And now here I was at the beach on a beautiful day, and it wasn’t as beautiful as it could have been because my son was so far away.
Vika was still complaining. “Ballet variations in operas are just a lot of swishing about in red petticoats. A waste of my training—”
“Give it a rest, Vika. You’re not being asked to perspire over a lathe in a factory!”
“Ugly sweat work either way!”
“I worked a lathe in a factory,” I protested. “It wasn’t ugly. Almost beautiful, actually.” The days when Slavka had been a baby, barely weaned—as I’d worked the lathe, brushing tungsten dust out of my tight-braided hair and wondering if I’d ever be able to go back to school again, I realized how lovely I found the sight of those blue-violet metal shavings curling out from under the blade.
“Beautiful?” Vika looked scornful.
“No matter how hard the metal, it yields to human strength,” I retorted. “Everything does. All you have to do is devise the right weapon.”
The dancer snorted, but her twin raised his eyebrows. “Speaking of weapons—”
“I’m not going to shoot a hole in a playing card to win you a bet,” I said, heading him off at once. I took regular range practice after earning my advanced certificate, to keep my skills sharp, but I still didn’t like showing off. Shooting deserved more respect than that.
“Come on, Mila!” Grigory grinned, dimples showing. He’d been flirting with me all day, and he was certainly good-looking, with those marvelously muscled legs all dancers had . . . but he was still a boy, just eighteen. There was so much difference between eighteen and twenty-four! Becoming a mother so young meant that by the time I’d gone back to school, my fellow students were all five or six years my junior—at times I felt like an old crone in comparison. I went out to plenty of dances and parties now, but none of the men I met there had ever become a long-term prospect. The university boys who invited me to films after Komsomol meetings had nothing more in their minds than fun, whereas I had a child and a future to plan for. As for the older men I sometimes met, they were too trenchantly set in their own futures, and they made it clear they expected me to give up mine if our romance got serious.
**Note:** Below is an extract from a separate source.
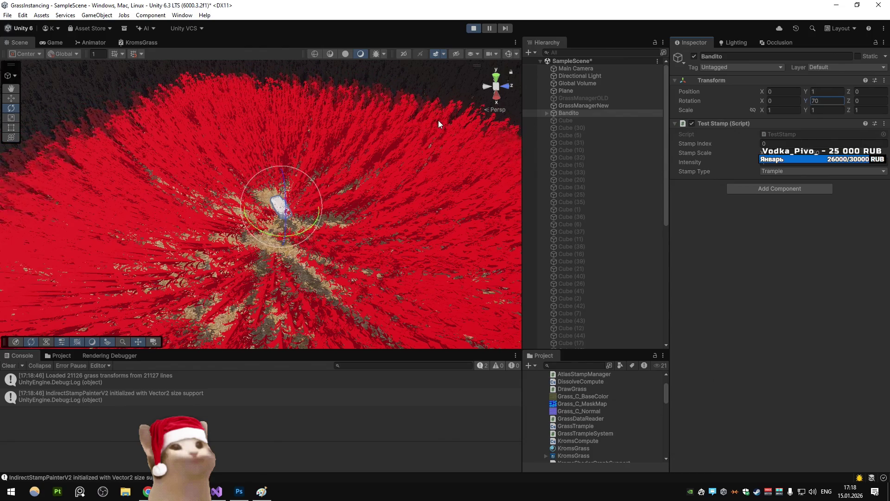
click(473, 29)
click(474, 29)
- Turn Bandito's Rotation Y to about -87°, comparing both views, then stop Play
click(806, 101)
Romance later, I told myself whenever the pangs of loneliness stung too sharp. University degree now. Once a few more mistake-free stops on my train journey had been safely logged, once the matter of my still-pending divorce had been finalized . . . Alexei hadn’t showed up for the third divorce appointment any more than he had for the first two, but when I had a little breathing room after university to finally settle all that, then I could turn an eye to finding a suitable man to share my life and Slavka’s. When my feet were on firmer footing there would be time for men, family, more children—all the rest of it.
When you’re young and you’ve known nothing but peace, you assume there will always be time for everything.
“Let’s get lunch.” Sofya gave me a swack with her towel. “Or I’m going to eat Vika, bony mosquito legs and all. Come on . . .”
That day! A cluster of sandy, laughing young people buttoning summer dresses and old jackets over damp swimsuits, packing up their towels and trailing off to the cheburek café on Pushkin Street. Waiting for a platter of flaky fried meat pastries to arrive, mouths watering; Vika announcing she wasn’t going to eat anything because if she gained so much as a gram she’d lose her title role in next year’s Cavalry Maiden; her brother telling her if she kept complaining about grams and kilos he’d drop her on her head in their next pas de deux; Sofya sipping cold birch juice through a straw; me remembering a footnote I needed to add to my dissertation. All of us surrounded by the noisy, happy clamor of café diners and beach-goers, sticky children and their sunburned mothers. The last day, the last moment, before it all went to hell; before the wheel turned and flung all of us into the air, our careful plans shivered into diamond shards and raining down around us. Vika wasn’t going to dance the Cavalry Maiden next year; Grigory wasn’t going to partner her through any more grand jetés; Sofya would have no sunny afternoons to linger over pale green birch juice, and I wasn’t going to defend my dissertation on Bogdan Khmelnitsky, the Ukraine’s accession to Russia in 1654, and the activities of the Pereyaslav Council. Within the year, half the people at our table would be dead.